David Folkenflik reported that Lake told NPR that "she will appeal Judge Lamberth's ruling, invoking what she says is President Trump's mandate to cut waste in spending."

"An activist judge is trying to stand in the way of those efforts at USAGM," she said in a statement.

But ex-GOP lawmaker Barbara Comstock was quick to point out how ridiculous that notion is.

"Judge Royce Lamberth, a Texan, former JAG, former US Attorney and appointed to the court by President Reagan is a well known conservative, you ignoramus," Comstock wrote. "Keep Losing girl."

Skye Perryman, President and CEO of Democracy Forward, co-counsel for the plaintiffs in the suit, also weighed in:

"Today is a win in the fight against autocracy. The court confirmed what we have long known: Kari Lake took over not to lead U.S. Agency for Global Media, but to dismantle it. Not only are Lake's actions contrary to the mandate of Congress, but the president's installation of her at the agency without Senate confirmation also violated the Constitution. Voice of America has played a critical role since World War II to combat misinformation and disinformation, often promulgated by the world’s autocrats. This decision is a powerful affirmation of the rule of law and comes as threats to democracy loom not only around the world, but here at home. The court’s action protects federal media professionals across the Voice of America and affirms the power of independent journalism."

Perryman further added that, "We are honored to have represented workers, unions and journalists in resisting this administration's power grab."





US court voids mass layoffs at Voice of America parent


By AFP
March 8, 2026


President Donald Trump has ordered a funding freeze on US-funded outlets such as Voice of America and Radio Free Europe/Radio Liberty - Copyright DVIDS/AFP -

A federal judge ruled Saturday that President Donald Trump’s pick to oversee mass layoffs at Voice of America and other government-funded media was unlawfully appointed, rendering the job cuts invalid.

Kari Lake, a former TV anchor, was hired by Trump to head the US Agency for Global Media, part of his administration’s efforts to clamp down on what he considers unfriendly journalism.

She soon announced funding and job cuts, including the dismissal of more than 500 employees of Voice of America, created in the wake of World War II as a key instrument of American soft power worldwide.

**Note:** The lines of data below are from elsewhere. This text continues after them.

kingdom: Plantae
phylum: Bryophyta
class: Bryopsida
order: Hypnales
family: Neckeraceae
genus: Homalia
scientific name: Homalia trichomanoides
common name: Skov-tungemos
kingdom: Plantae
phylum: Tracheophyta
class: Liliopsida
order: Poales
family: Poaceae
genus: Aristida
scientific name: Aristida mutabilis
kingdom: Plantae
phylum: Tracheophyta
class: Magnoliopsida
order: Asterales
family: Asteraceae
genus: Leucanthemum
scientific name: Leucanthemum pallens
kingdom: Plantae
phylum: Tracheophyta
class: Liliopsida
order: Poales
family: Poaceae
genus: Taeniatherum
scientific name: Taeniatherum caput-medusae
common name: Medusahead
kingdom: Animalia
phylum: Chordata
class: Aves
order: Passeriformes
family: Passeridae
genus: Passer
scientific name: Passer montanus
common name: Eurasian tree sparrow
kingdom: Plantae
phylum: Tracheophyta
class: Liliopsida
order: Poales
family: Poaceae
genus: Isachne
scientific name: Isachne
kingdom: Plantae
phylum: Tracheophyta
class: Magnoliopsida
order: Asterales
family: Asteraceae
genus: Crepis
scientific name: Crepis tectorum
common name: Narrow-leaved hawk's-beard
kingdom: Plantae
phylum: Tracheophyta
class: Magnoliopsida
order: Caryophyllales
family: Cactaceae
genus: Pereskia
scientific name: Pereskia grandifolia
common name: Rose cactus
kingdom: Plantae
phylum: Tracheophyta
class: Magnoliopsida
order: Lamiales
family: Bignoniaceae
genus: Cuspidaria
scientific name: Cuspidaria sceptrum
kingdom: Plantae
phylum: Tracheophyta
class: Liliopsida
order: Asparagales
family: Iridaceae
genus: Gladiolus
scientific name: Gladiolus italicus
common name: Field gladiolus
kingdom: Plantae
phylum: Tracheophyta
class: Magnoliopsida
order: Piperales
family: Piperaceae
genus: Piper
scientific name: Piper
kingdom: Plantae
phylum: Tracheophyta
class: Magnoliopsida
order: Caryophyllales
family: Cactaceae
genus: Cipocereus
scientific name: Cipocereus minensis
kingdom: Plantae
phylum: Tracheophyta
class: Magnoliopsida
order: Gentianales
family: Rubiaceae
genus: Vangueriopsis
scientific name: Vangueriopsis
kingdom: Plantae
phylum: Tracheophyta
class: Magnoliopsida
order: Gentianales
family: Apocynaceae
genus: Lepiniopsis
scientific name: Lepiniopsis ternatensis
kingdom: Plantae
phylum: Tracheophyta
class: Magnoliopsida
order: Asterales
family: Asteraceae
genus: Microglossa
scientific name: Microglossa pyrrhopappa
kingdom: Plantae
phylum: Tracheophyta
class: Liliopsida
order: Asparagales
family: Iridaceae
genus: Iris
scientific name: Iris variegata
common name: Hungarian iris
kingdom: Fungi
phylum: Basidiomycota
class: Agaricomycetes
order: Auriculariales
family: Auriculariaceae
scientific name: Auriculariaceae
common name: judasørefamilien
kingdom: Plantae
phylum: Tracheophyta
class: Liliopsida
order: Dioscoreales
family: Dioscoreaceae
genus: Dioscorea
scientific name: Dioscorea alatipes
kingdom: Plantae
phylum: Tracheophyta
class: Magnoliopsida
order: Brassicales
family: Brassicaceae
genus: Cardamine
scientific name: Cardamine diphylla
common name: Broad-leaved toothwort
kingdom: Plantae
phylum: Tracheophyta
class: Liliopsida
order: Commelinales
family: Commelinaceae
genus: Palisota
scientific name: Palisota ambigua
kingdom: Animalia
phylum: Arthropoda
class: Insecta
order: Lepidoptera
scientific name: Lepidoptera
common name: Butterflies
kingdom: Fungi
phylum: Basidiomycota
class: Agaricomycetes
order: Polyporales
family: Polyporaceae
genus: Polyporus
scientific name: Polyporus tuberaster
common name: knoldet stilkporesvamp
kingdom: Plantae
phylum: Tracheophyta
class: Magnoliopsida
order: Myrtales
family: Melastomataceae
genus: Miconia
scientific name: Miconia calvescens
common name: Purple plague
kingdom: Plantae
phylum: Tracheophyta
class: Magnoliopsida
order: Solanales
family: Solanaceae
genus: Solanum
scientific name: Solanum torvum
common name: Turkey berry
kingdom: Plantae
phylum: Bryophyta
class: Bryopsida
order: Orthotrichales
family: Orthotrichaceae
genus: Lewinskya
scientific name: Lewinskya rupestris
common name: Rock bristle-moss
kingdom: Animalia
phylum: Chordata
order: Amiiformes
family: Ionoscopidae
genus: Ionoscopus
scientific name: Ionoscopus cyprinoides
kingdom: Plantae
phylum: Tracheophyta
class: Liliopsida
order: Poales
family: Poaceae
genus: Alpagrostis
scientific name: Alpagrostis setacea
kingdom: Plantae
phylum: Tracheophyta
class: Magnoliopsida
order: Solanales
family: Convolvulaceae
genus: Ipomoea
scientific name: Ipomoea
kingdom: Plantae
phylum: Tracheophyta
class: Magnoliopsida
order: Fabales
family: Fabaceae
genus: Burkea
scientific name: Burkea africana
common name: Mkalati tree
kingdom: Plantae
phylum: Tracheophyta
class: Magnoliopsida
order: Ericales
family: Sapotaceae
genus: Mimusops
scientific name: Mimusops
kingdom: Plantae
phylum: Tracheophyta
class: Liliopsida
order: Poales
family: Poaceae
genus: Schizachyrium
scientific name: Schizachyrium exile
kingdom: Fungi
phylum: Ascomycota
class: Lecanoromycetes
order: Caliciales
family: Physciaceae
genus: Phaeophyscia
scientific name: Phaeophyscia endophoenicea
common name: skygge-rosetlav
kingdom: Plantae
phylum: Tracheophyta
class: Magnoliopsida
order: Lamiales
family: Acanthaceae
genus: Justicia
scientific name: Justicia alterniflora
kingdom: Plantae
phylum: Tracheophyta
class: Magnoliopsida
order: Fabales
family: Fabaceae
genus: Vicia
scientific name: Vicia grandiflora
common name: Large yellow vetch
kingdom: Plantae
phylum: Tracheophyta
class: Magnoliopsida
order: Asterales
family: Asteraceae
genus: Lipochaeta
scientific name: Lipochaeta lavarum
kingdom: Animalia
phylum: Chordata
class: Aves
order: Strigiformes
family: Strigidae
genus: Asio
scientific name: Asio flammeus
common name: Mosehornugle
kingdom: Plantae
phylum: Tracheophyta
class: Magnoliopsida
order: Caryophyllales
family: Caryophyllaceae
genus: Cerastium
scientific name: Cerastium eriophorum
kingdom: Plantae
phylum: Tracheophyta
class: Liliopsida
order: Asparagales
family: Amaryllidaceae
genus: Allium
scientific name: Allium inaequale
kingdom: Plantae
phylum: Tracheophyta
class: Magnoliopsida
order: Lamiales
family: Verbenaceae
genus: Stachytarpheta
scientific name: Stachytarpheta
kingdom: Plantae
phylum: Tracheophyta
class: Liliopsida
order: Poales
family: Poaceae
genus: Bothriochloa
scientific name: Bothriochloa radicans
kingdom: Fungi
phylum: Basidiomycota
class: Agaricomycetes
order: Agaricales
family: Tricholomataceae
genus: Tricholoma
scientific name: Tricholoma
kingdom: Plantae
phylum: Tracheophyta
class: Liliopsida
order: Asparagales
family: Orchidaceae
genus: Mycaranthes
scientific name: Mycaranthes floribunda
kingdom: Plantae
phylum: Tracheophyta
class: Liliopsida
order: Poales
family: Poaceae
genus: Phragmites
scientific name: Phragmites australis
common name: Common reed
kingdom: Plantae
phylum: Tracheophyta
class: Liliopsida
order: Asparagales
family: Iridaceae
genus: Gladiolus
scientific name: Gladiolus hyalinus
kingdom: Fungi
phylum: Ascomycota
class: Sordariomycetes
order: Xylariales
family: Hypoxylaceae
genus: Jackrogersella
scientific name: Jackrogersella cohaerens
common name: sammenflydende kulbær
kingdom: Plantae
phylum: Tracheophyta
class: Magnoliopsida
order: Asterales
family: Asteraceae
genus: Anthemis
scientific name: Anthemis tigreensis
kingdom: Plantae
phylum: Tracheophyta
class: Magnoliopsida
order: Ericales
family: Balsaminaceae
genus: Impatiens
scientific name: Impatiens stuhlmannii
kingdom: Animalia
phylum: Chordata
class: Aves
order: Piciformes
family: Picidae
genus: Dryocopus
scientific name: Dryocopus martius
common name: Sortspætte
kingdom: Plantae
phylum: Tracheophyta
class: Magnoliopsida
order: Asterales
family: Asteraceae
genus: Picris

Employees sued Lake over the firings, which were temporarily halted last September pending judicial review.

In his ruling, US District Judge Royce Lamberth determined that Lake’s appointment as senior advisor to the agency was made “in violation of the Appointments Clause and the Federal Vacancies Reform Act.”

As a result, he wrote, “any actions taken by Lake during her asserted tenure as acting CEO between July 31 and November 19, 2025, including but not limited to the August 9 reduction-in-force efforts…are void.”

The Agency for Global Media is an independent agency tasked with promoting democracy and countering propaganda overseas through entities that include VOA, Radio Free Europe, Radio Free Asia and the Office of Cuba Broadcasting.

Trump frequently attacks media outlets and denounced the editorial firewall at VOA that prevents the government from intervening in its coverage.

Lake, a Republican, unsuccessfully ran to be a US Senator representing Arizona in 2024.